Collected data
# # # # #

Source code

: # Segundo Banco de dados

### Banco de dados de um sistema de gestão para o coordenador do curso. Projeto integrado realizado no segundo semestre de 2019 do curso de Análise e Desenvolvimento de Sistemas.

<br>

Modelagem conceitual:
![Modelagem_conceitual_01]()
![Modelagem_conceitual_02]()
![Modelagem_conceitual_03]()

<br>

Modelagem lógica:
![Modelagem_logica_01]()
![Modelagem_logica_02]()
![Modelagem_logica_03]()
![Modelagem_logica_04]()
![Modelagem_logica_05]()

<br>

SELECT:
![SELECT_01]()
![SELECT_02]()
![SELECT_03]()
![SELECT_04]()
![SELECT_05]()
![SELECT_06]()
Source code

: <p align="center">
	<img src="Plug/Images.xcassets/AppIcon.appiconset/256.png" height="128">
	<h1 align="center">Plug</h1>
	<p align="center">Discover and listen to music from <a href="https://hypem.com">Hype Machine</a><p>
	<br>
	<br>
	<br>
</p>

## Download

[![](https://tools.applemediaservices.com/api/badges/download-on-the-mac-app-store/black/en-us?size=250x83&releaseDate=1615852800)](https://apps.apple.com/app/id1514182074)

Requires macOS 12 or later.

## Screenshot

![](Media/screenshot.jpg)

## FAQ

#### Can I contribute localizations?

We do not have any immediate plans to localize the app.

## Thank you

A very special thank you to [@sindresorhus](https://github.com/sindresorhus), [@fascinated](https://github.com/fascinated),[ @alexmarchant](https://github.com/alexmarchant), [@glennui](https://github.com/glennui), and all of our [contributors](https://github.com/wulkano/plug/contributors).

# # # # #

INSTRUCTIONS TO FOLLOW:
Give back all of the entries above, unchanged in every word.

WORKED SOLUTION:
Source code

: # Segundo Banco de dados

### Banco de dados de um sistema de gestão para o coordenador do curso. Projeto integrado realizado no segundo semestre de 2019 do curso de Análise e Desenvolvimento de Sistemas.

<br>

Modelagem conceitual:
![Modelagem_conceitual_01]()
![Modelagem_conceitual_02]()
![Modelagem_conceitual_03]()

<br>

Modelagem lógica:
![Modelagem_logica_01]()
![Modelagem_logica_02]()
![Modelagem_logica_03]()
![Modelagem_logica_04]()
![Modelagem_logica_05]()

<br>

SELECT:
![SELECT_01]()
![SELECT_02]()
![SELECT_03]()
![SELECT_04]()
![SELECT_05]()
![SELECT_06]()
Source code

: <p align="center">
	<img src="Plug/Images.xcassets/AppIcon.appiconset/256.png" height="128">
	<h1 align="center">Plug</h1>
	<p align="center">Discover and listen to music from <a href="https://hypem.com">Hype Machine</a><p>
	<br>
	<br>
	<br>
</p>

## Download

[![](https://tools.applemediaservices.com/api/badges/download-on-the-mac-app-store/black/en-us?size=250x83&releaseDate=1615852800)](https://apps.apple.com/app/id1514182074)

Requires macOS 12 or later.

## Screenshot

![](Media/screenshot.jpg)

## FAQ

#### Can I contribute localizations?

We do not have any immediate plans to localize the app.

## Thank you

A very special thank you to [@sindresorhus](https://github.com/sindresorhus), [@fascinated](https://github.com/fascinated),[ @alexmarchant](https://github.com/alexmarchant), [@glennui](https://github.com/glennui), and all of our [contributors](https://github.com/wulkano/plug/contributors).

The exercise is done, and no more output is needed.